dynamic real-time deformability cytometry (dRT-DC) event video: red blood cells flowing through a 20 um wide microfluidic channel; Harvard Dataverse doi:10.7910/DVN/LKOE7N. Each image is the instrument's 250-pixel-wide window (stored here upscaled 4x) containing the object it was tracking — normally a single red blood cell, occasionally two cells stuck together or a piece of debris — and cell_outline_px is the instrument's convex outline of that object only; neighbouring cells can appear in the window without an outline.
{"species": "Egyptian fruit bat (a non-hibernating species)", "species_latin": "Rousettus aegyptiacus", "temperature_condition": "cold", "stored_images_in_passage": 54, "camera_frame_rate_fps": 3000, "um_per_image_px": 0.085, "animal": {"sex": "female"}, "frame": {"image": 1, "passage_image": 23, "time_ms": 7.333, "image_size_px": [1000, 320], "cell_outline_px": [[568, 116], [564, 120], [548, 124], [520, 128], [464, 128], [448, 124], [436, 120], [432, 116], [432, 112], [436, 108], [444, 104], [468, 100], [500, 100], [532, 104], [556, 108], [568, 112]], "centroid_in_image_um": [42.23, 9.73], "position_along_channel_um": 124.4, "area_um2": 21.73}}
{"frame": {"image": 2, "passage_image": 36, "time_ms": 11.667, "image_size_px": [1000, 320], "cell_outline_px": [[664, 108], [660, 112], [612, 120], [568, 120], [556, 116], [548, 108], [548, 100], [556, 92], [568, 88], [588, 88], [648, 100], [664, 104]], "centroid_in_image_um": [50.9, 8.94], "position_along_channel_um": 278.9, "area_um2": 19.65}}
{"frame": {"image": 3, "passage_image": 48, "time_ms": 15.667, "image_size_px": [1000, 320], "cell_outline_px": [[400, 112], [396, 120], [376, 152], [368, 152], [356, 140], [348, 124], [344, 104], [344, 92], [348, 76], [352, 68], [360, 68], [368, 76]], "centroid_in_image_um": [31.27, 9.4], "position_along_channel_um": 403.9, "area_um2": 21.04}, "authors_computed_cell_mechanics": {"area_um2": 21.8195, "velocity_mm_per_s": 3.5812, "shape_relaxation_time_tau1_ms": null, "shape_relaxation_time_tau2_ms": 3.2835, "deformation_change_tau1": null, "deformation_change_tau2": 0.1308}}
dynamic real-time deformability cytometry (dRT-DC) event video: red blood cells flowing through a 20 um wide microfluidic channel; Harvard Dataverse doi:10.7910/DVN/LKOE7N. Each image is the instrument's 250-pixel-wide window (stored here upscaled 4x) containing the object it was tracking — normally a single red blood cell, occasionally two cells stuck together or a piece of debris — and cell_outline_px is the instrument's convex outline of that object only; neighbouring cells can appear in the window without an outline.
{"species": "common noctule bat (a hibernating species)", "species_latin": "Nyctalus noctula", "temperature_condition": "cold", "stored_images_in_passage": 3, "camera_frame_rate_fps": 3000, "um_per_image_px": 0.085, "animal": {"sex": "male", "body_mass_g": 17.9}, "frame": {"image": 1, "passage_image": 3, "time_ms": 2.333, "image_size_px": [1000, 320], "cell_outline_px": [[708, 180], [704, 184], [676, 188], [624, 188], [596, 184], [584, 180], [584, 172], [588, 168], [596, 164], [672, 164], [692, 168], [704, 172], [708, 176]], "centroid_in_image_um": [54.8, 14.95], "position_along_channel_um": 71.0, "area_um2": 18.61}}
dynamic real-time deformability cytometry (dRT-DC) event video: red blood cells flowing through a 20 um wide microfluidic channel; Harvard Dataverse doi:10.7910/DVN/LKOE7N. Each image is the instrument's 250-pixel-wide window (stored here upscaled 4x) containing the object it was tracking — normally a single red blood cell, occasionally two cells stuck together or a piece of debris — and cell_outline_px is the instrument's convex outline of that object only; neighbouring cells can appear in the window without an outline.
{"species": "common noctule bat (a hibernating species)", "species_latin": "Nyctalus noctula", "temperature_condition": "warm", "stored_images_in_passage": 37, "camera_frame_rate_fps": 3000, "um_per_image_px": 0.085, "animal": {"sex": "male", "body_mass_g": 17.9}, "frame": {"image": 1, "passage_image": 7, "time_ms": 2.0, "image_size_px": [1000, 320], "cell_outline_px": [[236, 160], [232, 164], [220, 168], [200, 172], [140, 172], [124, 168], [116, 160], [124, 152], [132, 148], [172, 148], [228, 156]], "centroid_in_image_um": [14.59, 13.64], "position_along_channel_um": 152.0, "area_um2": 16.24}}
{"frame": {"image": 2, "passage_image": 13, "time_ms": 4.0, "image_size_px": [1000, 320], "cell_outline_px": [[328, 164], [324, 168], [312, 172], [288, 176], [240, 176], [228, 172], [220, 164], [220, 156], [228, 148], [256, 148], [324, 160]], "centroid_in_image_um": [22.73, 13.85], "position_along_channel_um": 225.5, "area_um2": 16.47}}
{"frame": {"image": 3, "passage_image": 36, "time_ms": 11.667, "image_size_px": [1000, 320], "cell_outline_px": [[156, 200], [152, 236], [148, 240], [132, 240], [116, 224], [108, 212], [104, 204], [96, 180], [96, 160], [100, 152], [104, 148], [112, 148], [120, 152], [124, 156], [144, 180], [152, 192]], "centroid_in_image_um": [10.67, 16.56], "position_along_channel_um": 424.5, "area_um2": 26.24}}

= = = = = = =

### Work required
Word for word, extract all the records.

### Written reply
dynamic real-time deformability cytometry (dRT-DC) event video: red blood cells flowing through a 20 um wide microfluidic channel; Harvard Dataverse doi:10.7910/DVN/LKOE7N. Each image is the instrument's 250-pixel-wide window (stored here upscaled 4x) containing the object it was tracking — normally a single red blood cell, occasionally two cells stuck together or a piece of debris — and cell_outline_px is the instrument's convex outline of that object only; neighbouring cells can appear in the window without an outline.
{"species": "Egyptian fruit bat (a non-hibernating species)", "species_latin": "Rousettus aegyptiacus", "temperature_condition": "cold", "stored_images_in_passage": 54, "camera_frame_rate_fps": 3000, "um_per_image_px": 0.085, "animal": {"sex": "female"}, "frame": {"image": 1, "passage_image": 23, "time_ms": 7.333, "image_size_px": [1000, 320], "cell_outline_px": [[568, 116], [564, 120], [548, 124], [520, 128], [464, 128], [448, 124], [436, 120], [432, 116], [432, 112], [436, 108], [444, 104], [468, 100], [500, 100], [532, 104], [556, 108], [568, 112]], "centroid_in_image_um": [42.23, 9.73], "position_along_channel_um": 124.4, "area_um2": 21.73}}
{"frame": {"image": 2, "passage_image": 36, "time_ms": 11.667, "image_size_px": [1000, 320], "cell_outline_px": [[664, 108], [660, 112], [612, 120], [568, 120], [556, 116], [548, 108], [548, 100], [556, 92], [568, 88], [588, 88], [648, 100], [664, 104]], "centroid_in_image_um": [50.9, 8.94], "position_along_channel_um": 278.9, "area_um2": 19.65}}
{"frame": {"image": 3, "passage_image": 48, "time_ms": 15.667, "image_size_px": [1000, 320], "cell_outline_px": [[400, 112], [396, 120], [376, 152], [368, 152], [356, 140], [348, 124], [344, 104], [344, 92], [348, 76], [352, 68], [360, 68], [368, 76]], "centroid_in_image_um": [31.27, 9.4], "position_along_channel_um": 403.9, "area_um2": 21.04}, "authors_computed_cell_mechanics": {"area_um2": 21.8195, "velocity_mm_per_s": 3.5812, "shape_relaxation_time_tau1_ms": null, "shape_relaxation_time_tau2_ms": 3.2835, "deformation_change_tau1": null, "deformation_change_tau2": 0.1308}}
dynamic real-time deformability cytometry (dRT-DC) event video: red blood cells flowing through a 20 um wide microfluidic channel; Harvard Dataverse doi:10.7910/DVN/LKOE7N. Each image is the instrument's 250-pixel-wide window (stored here upscaled 4x) containing the object it was tracking — normally a single red blood cell, occasionally two cells stuck together or a piece of debris — and cell_outline_px is the instrument's convex outline of that object only; neighbouring cells can appear in the window without an outline.
{"species": "common noctule bat (a hibernating species)", "species_latin": "Nyctalus noctula", "temperature_condition": "cold", "stored_images_in_passage": 3, "camera_frame_rate_fps": 3000, "um_per_image_px": 0.085, "animal": {"sex": "male", "body_mass_g": 17.9}, "frame": {"image": 1, "passage_image": 3, "time_ms": 2.333, "image_size_px": [1000, 320], "cell_outline_px": [[708, 180], [704, 184], [676, 188], [624, 188], [596, 184], [584, 180], [584, 172], [588, 168], [596, 164], [672, 164], [692, 168], [704, 172], [708, 176]], "centroid_in_image_um": [54.8, 14.95], "position_along_channel_um": 71.0, "area_um2": 18.61}}
dynamic real-time deformability cytometry (dRT-DC) event video: red blood cells flowing through a 20 um wide microfluidic channel; Harvard Dataverse doi:10.7910/DVN/LKOE7N. Each image is the instrument's 250-pixel-wide window (stored here upscaled 4x) containing the object it was tracking — normally a single red blood cell, occasionally two cells stuck together or a piece of debris — and cell_outline_px is the instrument's convex outline of that object only; neighbouring cells can appear in the window without an outline.
{"species": "common noctule bat (a hibernating species)", "species_latin": "Nyctalus noctula", "temperature_condition": "warm", "stored_images_in_passage": 37, "camera_frame_rate_fps": 3000, "um_per_image_px": 0.085, "animal": {"sex": "male", "body_mass_g": 17.9}, "frame": {"image": 1, "passage_image": 7, "time_ms": 2.0, "image_size_px": [1000, 320], "cell_outline_px": [[236, 160], [232, 164], [220, 168], [200, 172], [140, 172], [124, 168], [116, 160], [124, 152], [132, 148], [172, 148], [228, 156]], "centroid_in_image_um": [14.59, 13.64], "position_along_channel_um": 152.0, "area_um2": 16.24}}
{"frame": {"image": 2, "passage_image": 13, "time_ms": 4.0, "image_size_px": [1000, 320], "cell_outline_px": [[328, 164], [324, 168], [312, 172], [288, 176], [240, 176], [228, 172], [220, 164], [220, 156], [228, 148], [256, 148], [324, 160]], "centroid_in_image_um": [22.73, 13.85], "position_along_channel_um": 225.5, "area_um2": 16.47}}
{"frame": {"image": 3, "passage_image": 36, "time_ms": 11.667, "image_size_px": [1000, 320], "cell_outline_px": [[156, 200], [152, 236], [148, 240], [132, 240], [116, 224], [108, 212], [104, 204], [96, 180], [96, 160], [100, 152], [104, 148], [112, 148], [120, 152], [124, 156], [144, 180], [152, 192]], "centroid_in_image_um": [10.67, 16.56], "position_along_channel_um": 424.5, "area_um2": 26.24}}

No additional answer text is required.